#### Provided information
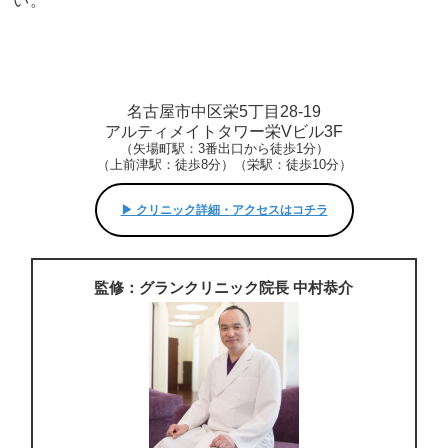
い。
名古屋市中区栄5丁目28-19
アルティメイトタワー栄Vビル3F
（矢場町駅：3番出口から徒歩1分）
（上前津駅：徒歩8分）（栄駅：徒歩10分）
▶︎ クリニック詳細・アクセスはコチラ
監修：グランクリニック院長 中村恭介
########
*What the exercise asks*: Please copy the text of every item above word for word, leaving out the pictures.

*Answer to this problem*:
い。
名古屋市中区栄5丁目28-19
アルティメイトタワー栄Vビル3F
（矢場町駅：3番出口から徒歩1分）
（上前津駅：徒歩8分）（栄駅：徒歩10分）
▶︎ クリニック詳細・アクセスはコチラ
監修：グランクリニック院長 中村恭介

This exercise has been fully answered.